*** RECORDS TO PROCESS ***

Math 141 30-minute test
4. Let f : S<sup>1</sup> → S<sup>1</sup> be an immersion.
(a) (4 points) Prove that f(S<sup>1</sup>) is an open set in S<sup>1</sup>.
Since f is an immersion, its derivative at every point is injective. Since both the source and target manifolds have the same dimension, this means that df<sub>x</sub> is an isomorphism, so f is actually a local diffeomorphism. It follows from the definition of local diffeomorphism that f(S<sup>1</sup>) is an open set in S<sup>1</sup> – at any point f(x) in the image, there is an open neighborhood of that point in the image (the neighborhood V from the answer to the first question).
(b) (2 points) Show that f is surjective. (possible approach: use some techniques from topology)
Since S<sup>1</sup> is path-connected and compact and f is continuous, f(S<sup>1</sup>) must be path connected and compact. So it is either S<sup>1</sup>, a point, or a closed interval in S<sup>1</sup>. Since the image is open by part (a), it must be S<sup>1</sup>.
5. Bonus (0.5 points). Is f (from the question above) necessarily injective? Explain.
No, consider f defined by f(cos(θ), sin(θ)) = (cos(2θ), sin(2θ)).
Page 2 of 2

*** End of RECORDS TO PROCESS ***
*** RECORDS TO PROCESS ***

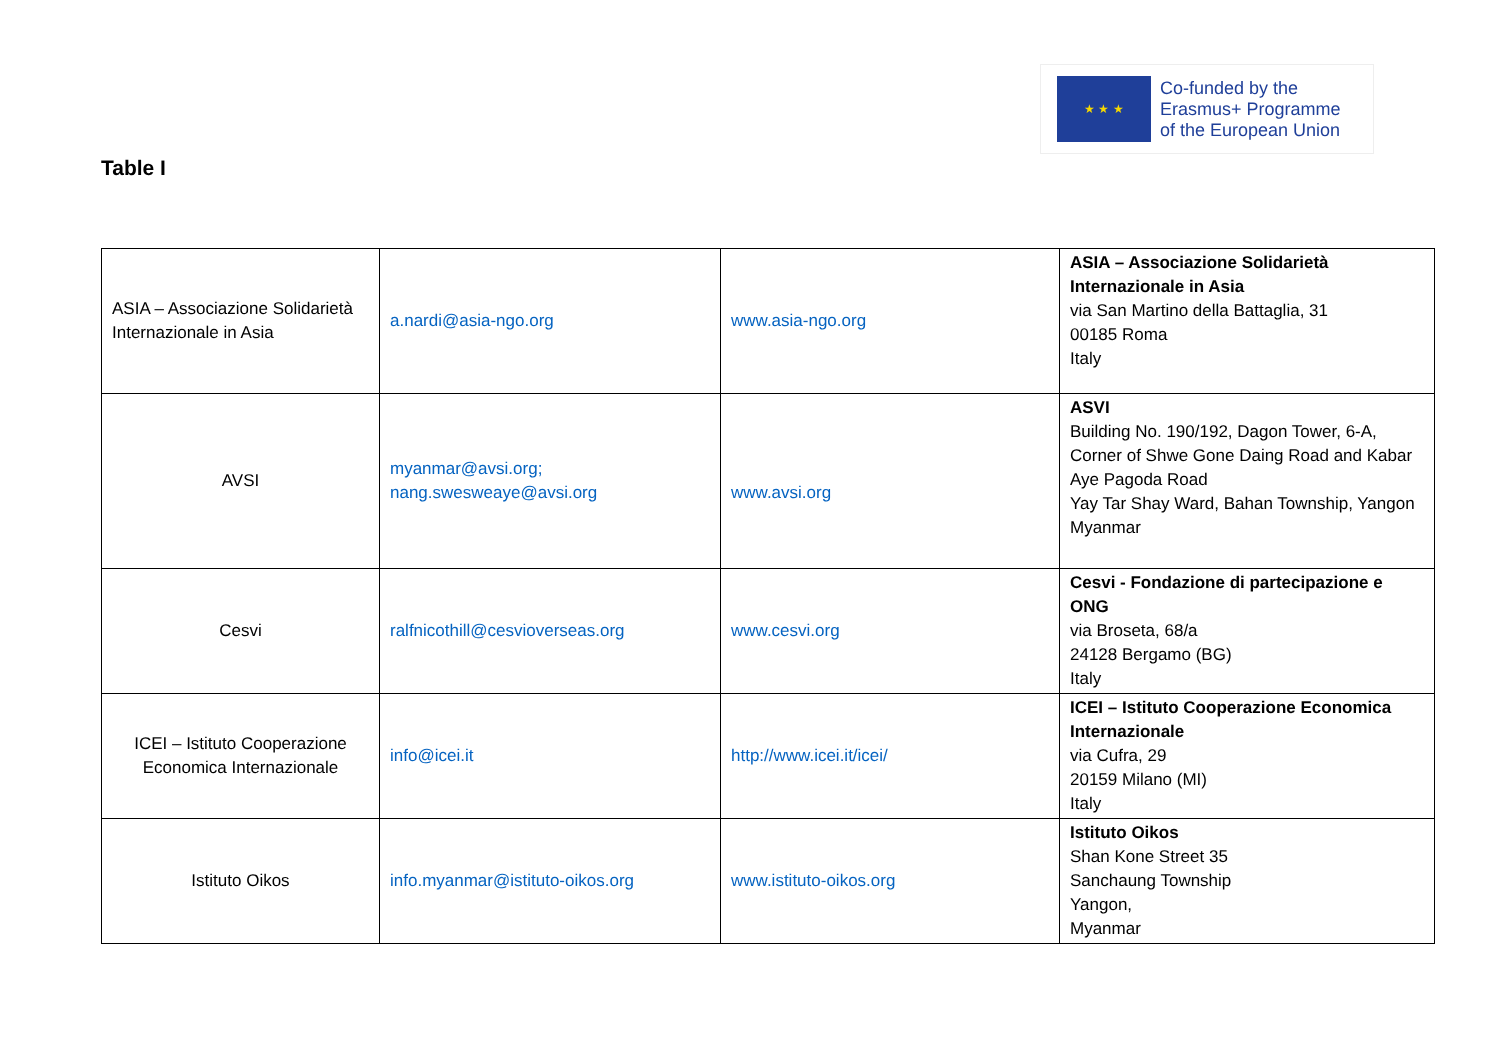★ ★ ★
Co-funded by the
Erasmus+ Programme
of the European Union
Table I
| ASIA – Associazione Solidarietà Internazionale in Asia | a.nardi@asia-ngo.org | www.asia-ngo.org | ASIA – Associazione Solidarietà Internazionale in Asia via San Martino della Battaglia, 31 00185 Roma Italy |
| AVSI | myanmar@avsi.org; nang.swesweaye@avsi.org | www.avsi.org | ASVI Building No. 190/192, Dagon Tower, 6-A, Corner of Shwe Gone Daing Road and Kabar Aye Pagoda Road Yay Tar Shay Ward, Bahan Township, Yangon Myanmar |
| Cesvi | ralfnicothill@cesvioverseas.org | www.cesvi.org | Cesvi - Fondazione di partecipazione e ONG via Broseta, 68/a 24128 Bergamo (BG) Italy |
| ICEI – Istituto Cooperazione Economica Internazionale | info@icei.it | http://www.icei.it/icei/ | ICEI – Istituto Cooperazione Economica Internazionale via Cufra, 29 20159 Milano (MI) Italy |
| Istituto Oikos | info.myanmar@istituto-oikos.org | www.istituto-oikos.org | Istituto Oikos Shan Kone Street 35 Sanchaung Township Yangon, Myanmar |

*** End of RECORDS TO PROCESS ***
*** RECORDS TO PROCESS ***

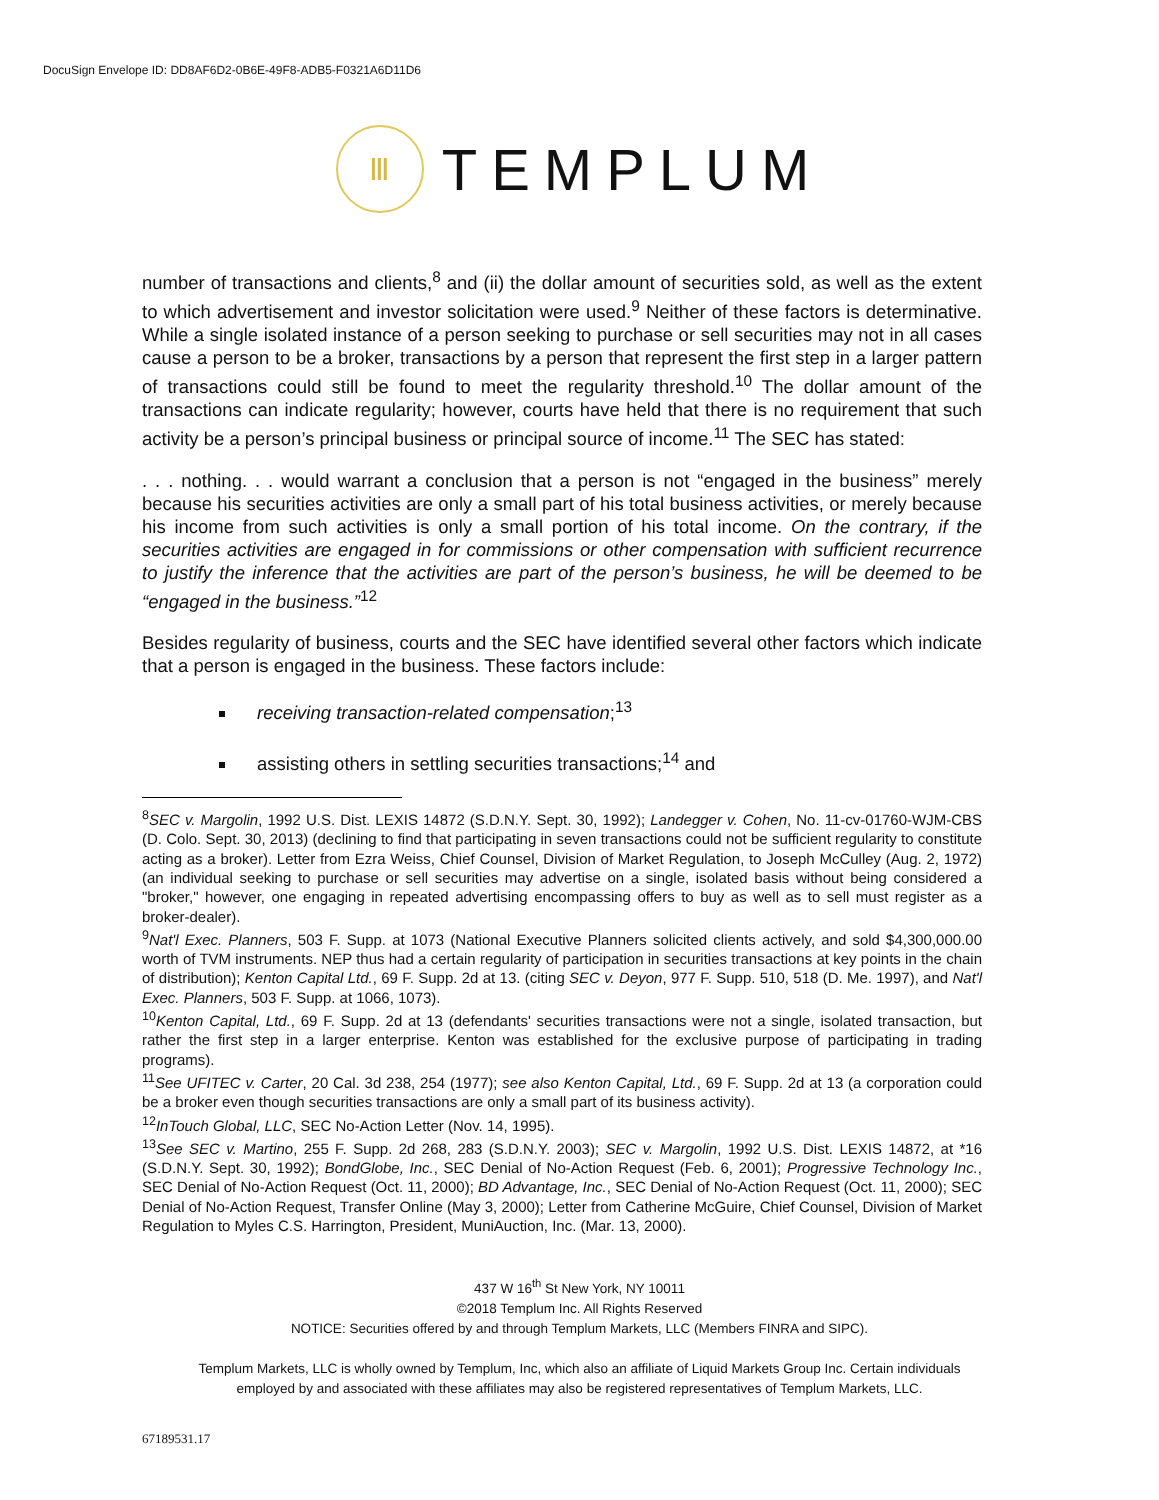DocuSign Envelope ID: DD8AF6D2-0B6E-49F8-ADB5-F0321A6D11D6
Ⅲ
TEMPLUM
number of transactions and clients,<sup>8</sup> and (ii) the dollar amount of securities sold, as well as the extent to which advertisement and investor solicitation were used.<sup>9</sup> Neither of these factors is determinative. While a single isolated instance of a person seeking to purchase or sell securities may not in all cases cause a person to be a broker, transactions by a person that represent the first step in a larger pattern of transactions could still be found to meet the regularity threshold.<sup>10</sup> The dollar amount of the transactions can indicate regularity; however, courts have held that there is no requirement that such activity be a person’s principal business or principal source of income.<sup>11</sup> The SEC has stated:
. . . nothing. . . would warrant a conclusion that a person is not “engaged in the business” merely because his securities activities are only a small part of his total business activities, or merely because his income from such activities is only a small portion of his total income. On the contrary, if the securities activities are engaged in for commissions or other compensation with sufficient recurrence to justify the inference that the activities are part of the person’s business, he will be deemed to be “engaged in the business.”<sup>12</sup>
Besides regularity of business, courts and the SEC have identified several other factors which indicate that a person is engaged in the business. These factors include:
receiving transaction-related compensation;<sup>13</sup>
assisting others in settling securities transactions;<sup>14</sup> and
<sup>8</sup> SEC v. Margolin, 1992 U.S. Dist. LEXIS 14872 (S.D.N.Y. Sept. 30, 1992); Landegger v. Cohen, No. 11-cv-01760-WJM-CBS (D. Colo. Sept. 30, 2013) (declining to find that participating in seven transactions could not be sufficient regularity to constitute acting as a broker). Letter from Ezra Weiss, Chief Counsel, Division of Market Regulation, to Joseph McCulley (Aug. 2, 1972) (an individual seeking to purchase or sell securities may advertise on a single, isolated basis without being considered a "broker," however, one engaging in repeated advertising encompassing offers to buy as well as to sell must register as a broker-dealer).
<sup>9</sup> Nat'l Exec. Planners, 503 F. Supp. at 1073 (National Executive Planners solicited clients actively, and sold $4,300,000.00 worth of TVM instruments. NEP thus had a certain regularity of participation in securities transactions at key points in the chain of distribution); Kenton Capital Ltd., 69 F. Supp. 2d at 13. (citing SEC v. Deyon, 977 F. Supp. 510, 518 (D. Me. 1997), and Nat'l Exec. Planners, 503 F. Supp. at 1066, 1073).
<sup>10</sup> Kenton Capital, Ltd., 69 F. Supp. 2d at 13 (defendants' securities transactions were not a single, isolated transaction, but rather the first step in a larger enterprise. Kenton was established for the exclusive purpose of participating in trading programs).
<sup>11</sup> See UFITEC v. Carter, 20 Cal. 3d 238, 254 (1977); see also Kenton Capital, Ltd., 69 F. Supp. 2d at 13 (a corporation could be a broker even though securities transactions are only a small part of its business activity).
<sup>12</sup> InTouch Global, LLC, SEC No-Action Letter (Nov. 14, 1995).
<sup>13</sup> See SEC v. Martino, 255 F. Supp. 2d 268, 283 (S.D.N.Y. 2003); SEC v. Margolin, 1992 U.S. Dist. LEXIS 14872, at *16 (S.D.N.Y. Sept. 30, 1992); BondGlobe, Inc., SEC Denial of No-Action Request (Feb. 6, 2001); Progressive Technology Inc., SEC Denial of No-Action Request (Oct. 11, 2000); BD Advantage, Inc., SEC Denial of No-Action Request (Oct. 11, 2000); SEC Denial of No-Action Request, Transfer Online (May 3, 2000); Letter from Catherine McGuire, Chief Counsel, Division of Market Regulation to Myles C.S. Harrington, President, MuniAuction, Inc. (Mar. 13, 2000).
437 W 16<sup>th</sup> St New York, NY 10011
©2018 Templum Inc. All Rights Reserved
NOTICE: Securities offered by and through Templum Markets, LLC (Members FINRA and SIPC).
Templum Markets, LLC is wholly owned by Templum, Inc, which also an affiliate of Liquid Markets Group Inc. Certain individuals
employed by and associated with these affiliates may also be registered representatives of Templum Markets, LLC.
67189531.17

*** End of RECORDS TO PROCESS ***

- WHAT YOU HAVE TO DO: For the records above, state the number of lines holding the string "Markets", without further comment.

- TASK SOLUTION: 3